Segment Start: GIVEN DATA
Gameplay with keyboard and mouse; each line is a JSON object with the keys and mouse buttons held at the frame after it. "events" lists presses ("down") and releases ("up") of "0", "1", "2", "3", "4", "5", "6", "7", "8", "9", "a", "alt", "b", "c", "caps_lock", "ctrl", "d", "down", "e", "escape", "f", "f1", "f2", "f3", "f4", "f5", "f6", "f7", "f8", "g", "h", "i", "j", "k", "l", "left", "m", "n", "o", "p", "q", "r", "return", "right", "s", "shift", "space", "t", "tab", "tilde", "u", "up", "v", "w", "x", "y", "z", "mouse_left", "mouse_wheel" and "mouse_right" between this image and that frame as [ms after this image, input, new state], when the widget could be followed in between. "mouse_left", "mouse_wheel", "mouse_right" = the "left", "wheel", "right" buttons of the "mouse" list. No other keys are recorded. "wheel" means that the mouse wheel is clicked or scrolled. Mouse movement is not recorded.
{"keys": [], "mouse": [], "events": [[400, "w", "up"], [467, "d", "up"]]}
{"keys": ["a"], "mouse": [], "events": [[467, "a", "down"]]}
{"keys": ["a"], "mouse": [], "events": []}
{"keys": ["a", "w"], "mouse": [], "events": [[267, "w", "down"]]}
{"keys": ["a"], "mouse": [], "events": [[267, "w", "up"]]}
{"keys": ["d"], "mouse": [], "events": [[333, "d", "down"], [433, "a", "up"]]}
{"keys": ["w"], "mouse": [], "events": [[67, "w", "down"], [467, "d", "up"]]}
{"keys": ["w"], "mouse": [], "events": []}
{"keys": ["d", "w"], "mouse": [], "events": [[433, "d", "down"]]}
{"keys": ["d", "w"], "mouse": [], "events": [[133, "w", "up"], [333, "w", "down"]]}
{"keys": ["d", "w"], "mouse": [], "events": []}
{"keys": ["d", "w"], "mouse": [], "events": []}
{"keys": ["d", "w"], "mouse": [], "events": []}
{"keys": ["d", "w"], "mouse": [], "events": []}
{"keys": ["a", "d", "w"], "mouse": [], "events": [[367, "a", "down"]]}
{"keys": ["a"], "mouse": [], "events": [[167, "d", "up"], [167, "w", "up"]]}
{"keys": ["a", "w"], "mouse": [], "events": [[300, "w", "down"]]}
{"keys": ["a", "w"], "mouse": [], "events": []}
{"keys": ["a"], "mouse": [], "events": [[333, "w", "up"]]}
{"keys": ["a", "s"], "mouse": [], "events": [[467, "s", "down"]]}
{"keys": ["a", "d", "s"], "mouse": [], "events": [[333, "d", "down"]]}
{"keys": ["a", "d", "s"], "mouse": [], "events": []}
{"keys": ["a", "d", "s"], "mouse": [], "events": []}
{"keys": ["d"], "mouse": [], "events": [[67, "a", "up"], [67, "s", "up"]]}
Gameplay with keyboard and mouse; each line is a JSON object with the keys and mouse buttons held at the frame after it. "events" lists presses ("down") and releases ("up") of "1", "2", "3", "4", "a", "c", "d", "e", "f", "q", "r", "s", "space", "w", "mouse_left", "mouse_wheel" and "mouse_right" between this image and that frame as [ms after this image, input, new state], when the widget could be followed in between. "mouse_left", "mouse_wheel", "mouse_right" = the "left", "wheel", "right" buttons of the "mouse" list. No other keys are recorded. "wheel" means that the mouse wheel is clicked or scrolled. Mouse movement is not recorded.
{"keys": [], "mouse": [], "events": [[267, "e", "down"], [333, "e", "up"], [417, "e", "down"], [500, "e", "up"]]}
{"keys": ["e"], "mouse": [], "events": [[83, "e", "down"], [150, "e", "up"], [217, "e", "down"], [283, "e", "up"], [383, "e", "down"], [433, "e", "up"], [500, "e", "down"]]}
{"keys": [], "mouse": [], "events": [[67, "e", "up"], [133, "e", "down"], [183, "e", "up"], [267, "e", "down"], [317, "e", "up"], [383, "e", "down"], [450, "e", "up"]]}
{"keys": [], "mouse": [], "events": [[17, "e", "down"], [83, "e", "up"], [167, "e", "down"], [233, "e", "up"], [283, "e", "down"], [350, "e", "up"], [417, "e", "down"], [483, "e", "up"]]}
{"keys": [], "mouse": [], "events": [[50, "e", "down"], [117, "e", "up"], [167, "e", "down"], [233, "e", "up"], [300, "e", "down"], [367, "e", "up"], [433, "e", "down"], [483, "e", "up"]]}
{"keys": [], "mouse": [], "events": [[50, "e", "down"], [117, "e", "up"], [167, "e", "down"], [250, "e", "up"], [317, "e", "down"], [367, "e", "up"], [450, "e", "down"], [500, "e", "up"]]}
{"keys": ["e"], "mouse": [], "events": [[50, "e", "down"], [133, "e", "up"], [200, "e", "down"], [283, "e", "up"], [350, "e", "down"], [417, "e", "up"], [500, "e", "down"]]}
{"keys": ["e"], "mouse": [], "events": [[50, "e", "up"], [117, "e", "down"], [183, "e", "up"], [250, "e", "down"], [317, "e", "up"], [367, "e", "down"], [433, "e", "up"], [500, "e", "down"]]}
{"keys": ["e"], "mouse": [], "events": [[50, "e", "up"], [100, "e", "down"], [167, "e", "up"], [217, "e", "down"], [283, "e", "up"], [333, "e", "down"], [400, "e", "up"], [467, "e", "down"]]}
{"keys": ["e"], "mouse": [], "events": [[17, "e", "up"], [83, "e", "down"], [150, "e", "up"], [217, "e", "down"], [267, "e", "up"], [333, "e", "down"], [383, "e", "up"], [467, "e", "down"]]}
Segment End: GIVEN DATA
=== TASK TO COMPLETE ===
Extract the full listing and reproduce each line exactly.

=== EXERCISE OUTPUT ===
Gameplay with keyboard and mouse; each line is a JSON object with the keys and mouse buttons held at the frame after it. "events" lists presses ("down") and releases ("up") of "0", "1", "2", "3", "4", "5", "6", "7", "8", "9", "a", "alt", "b", "c", "caps_lock", "ctrl", "d", "down", "e", "escape", "f", "f1", "f2", "f3", "f4", "f5", "f6", "f7", "f8", "g", "h", "i", "j", "k", "l", "left", "m", "n", "o", "p", "q", "r", "return", "right", "s", "shift", "space", "t", "tab", "tilde", "u", "up", "v", "w", "x", "y", "z", "mouse_left", "mouse_wheel" and "mouse_right" between this image and that frame as [ms after this image, input, new state], when the widget could be followed in between. "mouse_left", "mouse_wheel", "mouse_right" = the "left", "wheel", "right" buttons of the "mouse" list. No other keys are recorded. "wheel" means that the mouse wheel is clicked or scrolled. Mouse movement is not recorded.
{"keys": [], "mouse": [], "events": [[400, "w", "up"], [467, "d", "up"]]}
{"keys": ["a"], "mouse": [], "events": [[467, "a", "down"]]}
{"keys": ["a"], "mouse": [], "events": []}
{"keys": ["a", "w"], "mouse": [], "events": [[267, "w", "down"]]}
{"keys": ["a"], "mouse": [], "events": [[267, "w", "up"]]}
{"keys": ["d"], "mouse": [], "events": [[333, "d", "down"], [433, "a", "up"]]}
{"keys": ["w"], "mouse": [], "events": [[67, "w", "down"], [467, "d", "up"]]}
{"keys": ["w"], "mouse": [], "events": []}
{"keys": ["d", "w"], "mouse": [], "events": [[433, "d", "down"]]}
{"keys": ["d", "w"], "mouse": [], "events": [[133, "w", "up"], [333, "w", "down"]]}
{"keys": ["d", "w"], "mouse": [], "events": []}
{"keys": ["d", "w"], "mouse": [], "events": []}
{"keys": ["d", "w"], "mouse": [], "events": []}
{"keys": ["d", "w"], "mouse": [], "events": []}
{"keys": ["a", "d", "w"], "mouse": [], "events": [[367, "a", "down"]]}
{"keys": ["a"], "mouse": [], "events": [[167, "d", "up"], [167, "w", "up"]]}
{"keys": ["a", "w"], "mouse": [], "events": [[300, "w", "down"]]}
{"keys": ["a", "w"], "mouse": [], "events": []}
{"keys": ["a"], "mouse": [], "events": [[333, "w", "up"]]}
{"keys": ["a", "s"], "mouse": [], "events": [[467, "s", "down"]]}
{"keys": ["a", "d", "s"], "mouse": [], "events": [[333, "d", "down"]]}
{"keys": ["a", "d", "s"], "mouse": [], "events": []}
{"keys": ["a", "d", "s"], "mouse": [], "events": []}
{"keys": ["d"], "mouse": [], "events": [[67, "a", "up"], [67, "s", "up"]]}
Gameplay with keyboard and mouse; each line is a JSON object with the keys and mouse buttons held at the frame after it. "events" lists presses ("down") and releases ("up") of "1", "2", "3", "4", "a", "c", "d", "e", "f", "q", "r", "s", "space", "w", "mouse_left", "mouse_wheel" and "mouse_right" between this image and that frame as [ms after this image, input, new state], when the widget could be followed in between. "mouse_left", "mouse_wheel", "mouse_right" = the "left", "wheel", "right" buttons of the "mouse" list. No other keys are recorded. "wheel" means that the mouse wheel is clicked or scrolled. Mouse movement is not recorded.
{"keys": [], "mouse": [], "events": [[267, "e", "down"], [333, "e", "up"], [417, "e", "down"], [500, "e", "up"]]}
{"keys": ["e"], "mouse": [], "events": [[83, "e", "down"], [150, "e", "up"], [217, "e", "down"], [283, "e", "up"], [383, "e", "down"], [433, "e", "up"], [500, "e", "down"]]}
{"keys": [], "mouse": [], "events": [[67, "e", "up"], [133, "e", "down"], [183, "e", "up"], [267, "e", "down"], [317, "e", "up"], [383, "e", "down"], [450, "e", "up"]]}
{"keys": [], "mouse": [], "events": [[17, "e", "down"], [83, "e", "up"], [167, "e", "down"], [233, "e", "up"], [283, "e", "down"], [350, "e", "up"], [417, "e", "down"], [483, "e", "up"]]}
{"keys": [], "mouse": [], "events": [[50, "e", "down"], [117, "e", "up"], [167, "e", "down"], [233, "e", "up"], [300, "e", "down"], [367, "e", "up"], [433, "e", "down"], [483, "e", "up"]]}
{"keys": [], "mouse": [], "events": [[50, "e", "down"], [117, "e", "up"], [167, "e", "down"], [250, "e", "up"], [317, "e", "down"], [367, "e", "up"], [450, "e", "down"], [500, "e", "up"]]}
{"keys": ["e"], "mouse": [], "events": [[50, "e", "down"], [133, "e", "up"], [200, "e", "down"], [283, "e", "up"], [350, "e", "down"], [417, "e", "up"], [500, "e", "down"]]}
{"keys": ["e"], "mouse": [], "events": [[50, "e", "up"], [117, "e", "down"], [183, "e", "up"], [250, "e", "down"], [317, "e", "up"], [367, "e", "down"], [433, "e", "up"], [500, "e", "down"]]}
{"keys": ["e"], "mouse": [], "events": [[50, "e", "up"], [100, "e", "down"], [167, "e", "up"], [217, "e", "down"], [283, "e", "up"], [333, "e", "down"], [400, "e", "up"], [467, "e", "down"]]}
{"keys": ["e"], "mouse": [], "events": [[17, "e", "up"], [83, "e", "down"], [150, "e", "up"], [217, "e", "down"], [267, "e", "up"], [333, "e", "down"], [383, "e", "up"], [467, "e", "down"]]}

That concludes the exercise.